The wreck needs an assigned identity, starting with a name. Some current and former civic office-holders and local institutions come to mind, but we’re willing to crowdsource this one. Give some thought to the “Wreck of the (Blank)” and let us know. (Someone might entice Gordon Lightfoot into the Mount Baker Theatre for a special rendition of The Wreck of the SS Sadighi.)

The wreck needs a compelling — preferably fake — origin story. (We are, remember, marketing to tourists, most of whom read an “Angle Park” sign and start scouting for picnic tables.) 

Maybe the wreck was caught in a Super Double Blue Wolf Moon low tide unloading new barrels of industrial snot coating for the Iconic Acid Ball. 

Or it might have been outbound, perilously overloaded with bags of dog poop painstakingly collected by an over-organized group of active Nextdoor site users who have been forced into deep first-world therapy by utter thoughtlessness of folks who willfully and intentionally psychologically torture others by bagging poop and leaving it to ripen alongside a trail.

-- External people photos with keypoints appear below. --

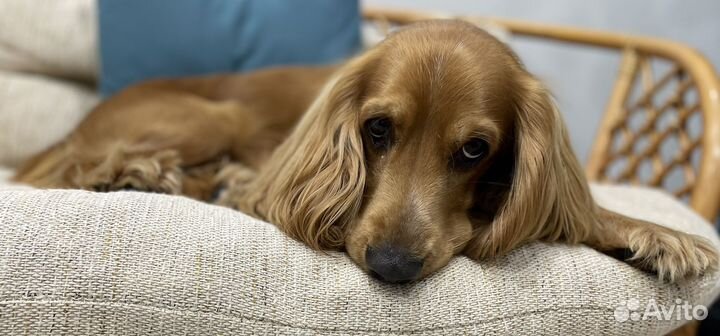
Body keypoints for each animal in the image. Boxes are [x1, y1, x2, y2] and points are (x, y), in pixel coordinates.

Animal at [14, 20, 716, 284]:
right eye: (377, 130)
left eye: (475, 149)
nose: (391, 265)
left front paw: (651, 236)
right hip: (212, 114)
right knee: (69, 169)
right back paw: (139, 174)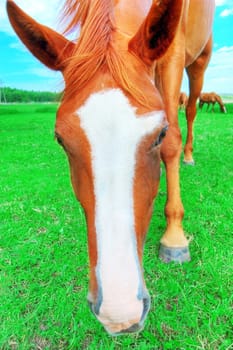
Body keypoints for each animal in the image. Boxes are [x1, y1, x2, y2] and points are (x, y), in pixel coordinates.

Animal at [6, 0, 215, 334]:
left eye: (159, 134)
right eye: (60, 140)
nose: (120, 314)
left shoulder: (173, 53)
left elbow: (173, 140)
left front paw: (174, 236)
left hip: (198, 62)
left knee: (191, 109)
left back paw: (189, 156)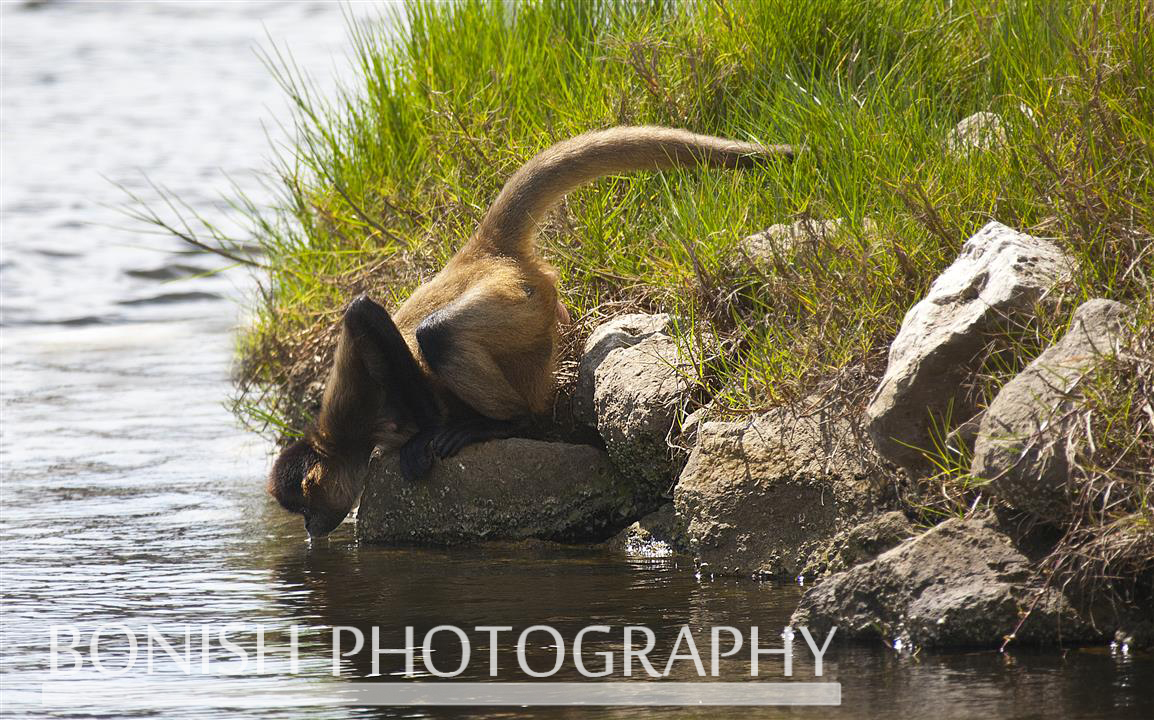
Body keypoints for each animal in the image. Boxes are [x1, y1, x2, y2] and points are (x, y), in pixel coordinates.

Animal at [268, 125, 793, 535]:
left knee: (439, 335)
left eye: (305, 507)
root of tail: (481, 254)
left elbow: (364, 312)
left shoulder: (350, 397)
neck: (344, 438)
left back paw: (503, 422)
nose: (310, 530)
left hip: (520, 302)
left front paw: (426, 434)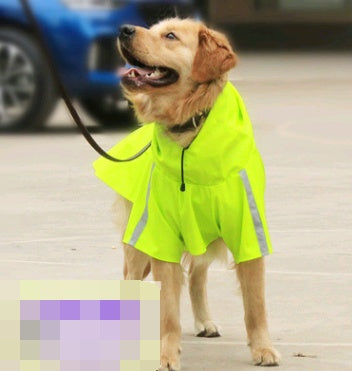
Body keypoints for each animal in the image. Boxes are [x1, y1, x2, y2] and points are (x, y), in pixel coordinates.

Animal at [93, 18, 280, 371]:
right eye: (153, 28)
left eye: (170, 36)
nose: (124, 29)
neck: (189, 129)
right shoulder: (160, 235)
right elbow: (168, 312)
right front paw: (166, 355)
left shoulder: (247, 230)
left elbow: (257, 304)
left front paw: (263, 348)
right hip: (138, 243)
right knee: (130, 277)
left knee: (196, 274)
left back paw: (204, 321)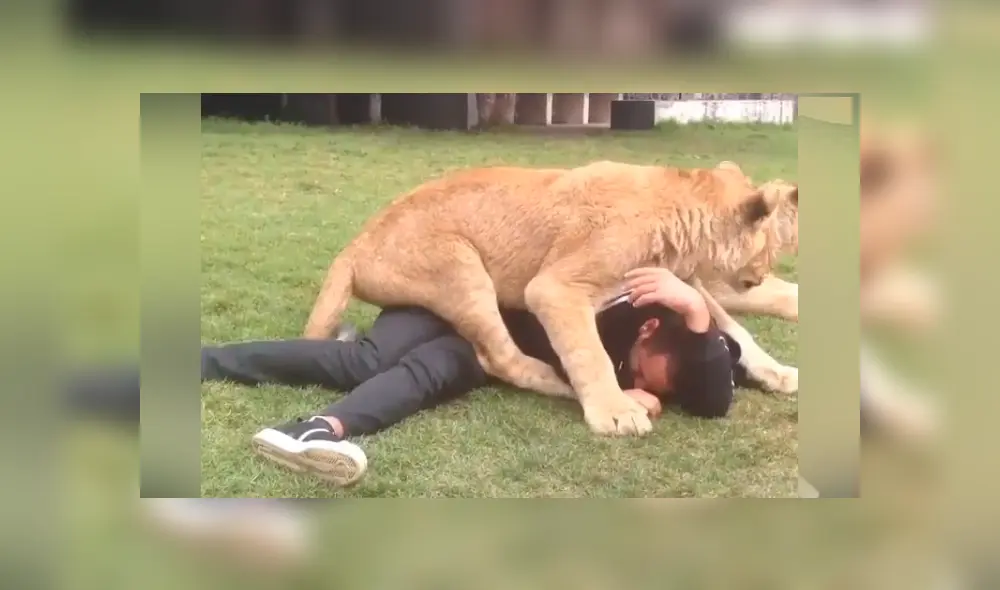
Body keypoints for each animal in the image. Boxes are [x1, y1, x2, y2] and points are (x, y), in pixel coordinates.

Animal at [302, 160, 790, 437]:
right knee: (500, 358)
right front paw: (615, 414)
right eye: (771, 244)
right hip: (461, 267)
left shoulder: (681, 282)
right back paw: (573, 385)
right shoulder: (555, 287)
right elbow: (590, 353)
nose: (762, 274)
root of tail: (353, 246)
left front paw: (780, 373)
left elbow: (733, 329)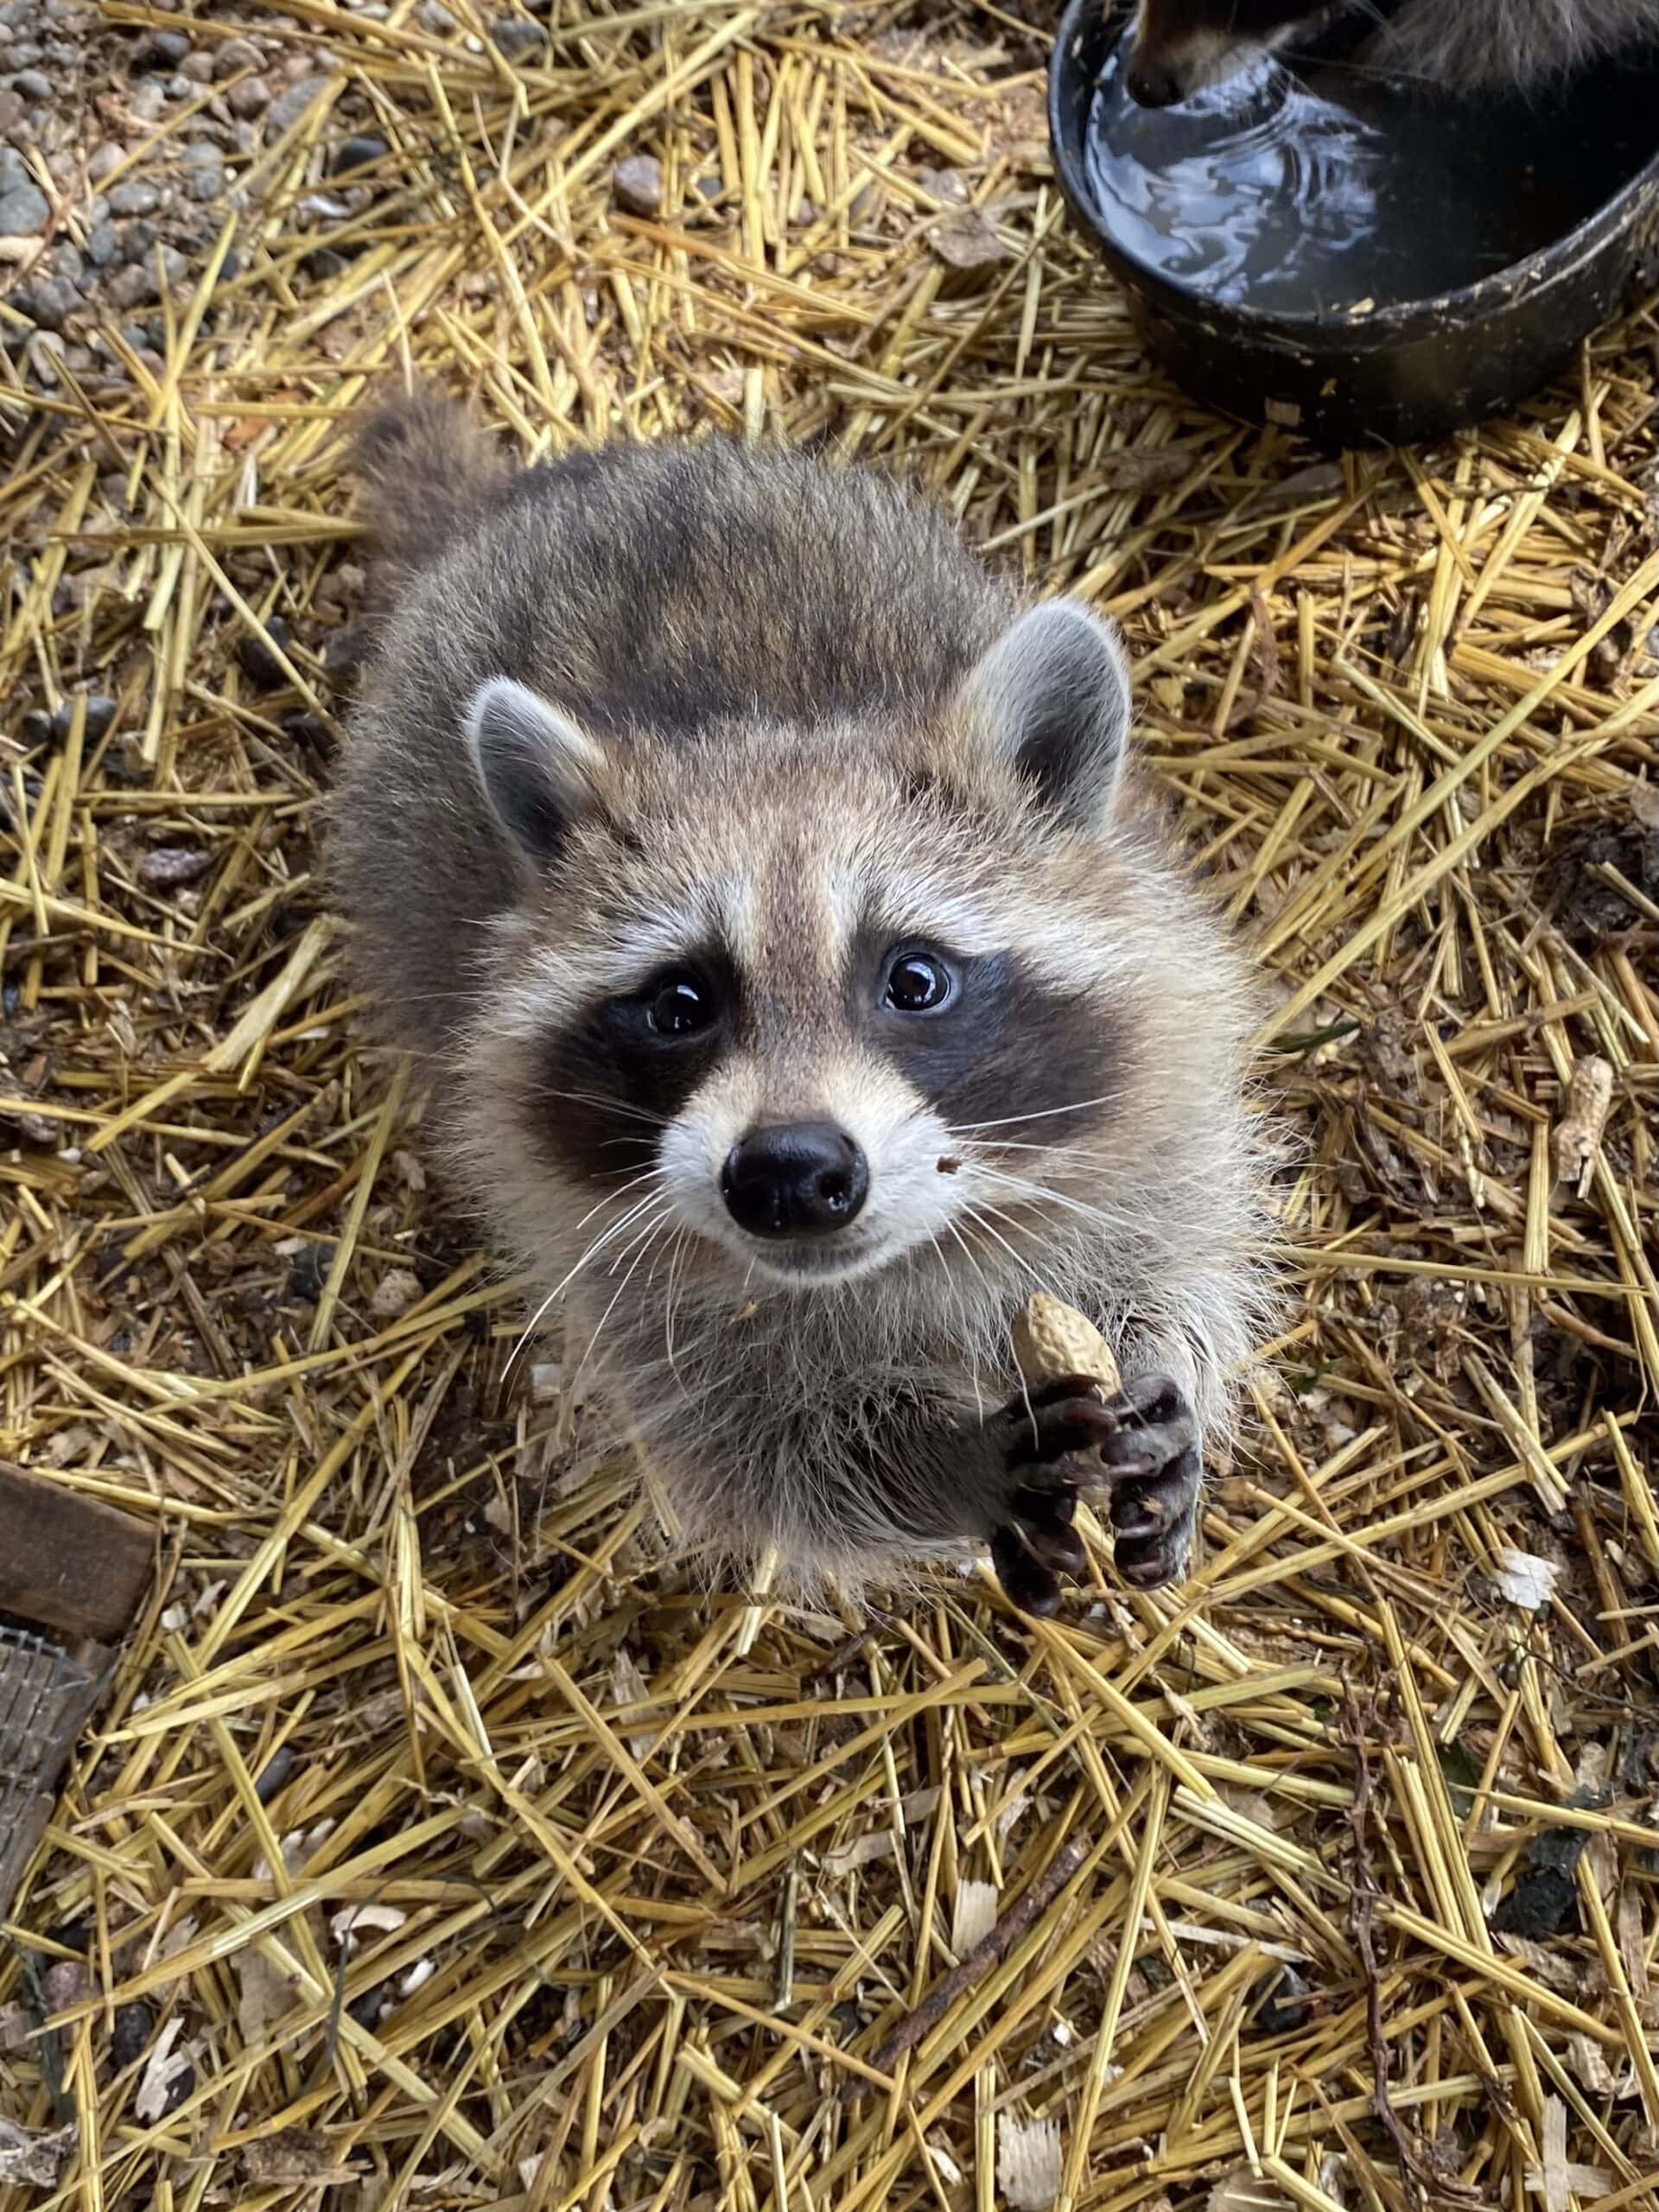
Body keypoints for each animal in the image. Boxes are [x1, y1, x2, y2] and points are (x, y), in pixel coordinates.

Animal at [328, 394, 1273, 1615]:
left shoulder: (1164, 1085)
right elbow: (776, 1451)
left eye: (914, 980)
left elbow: (1180, 1245)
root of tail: (551, 486)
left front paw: (1166, 1362)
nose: (789, 1172)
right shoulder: (622, 1280)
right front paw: (941, 1462)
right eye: (680, 1003)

Or even better: The scuttling resulted from a do-gooder mission to remove and recycle 18 tons of previous public Waterfront Redevelopment Scoping Studies from one of many empty local Port of Bellingham waterfront warehouses. One three-ring binder too many filled with printed PDFs left all hands on deck reaching for the PFDs.

And so on.  

Next steps: Scoping meetings, and assemblage of a broad Blue Ribbon Steering Committee to weigh in on particulars of the plan. Several years’ worth of meetings and Zoom calls. Consultant’s reports to the tune of about $17 mil. Consultation with various state and federal agencies.

Once that's all done, just pass the work product our way and we’ll do the rest: Namely, dump it in a recycle bin and hand the whole thing off to a broadly loathed development firm headquartered as far away as physically possible.

In keeping with the spirit of the pending civic shipwreck rebranding effort, it literally is the least anyone can do.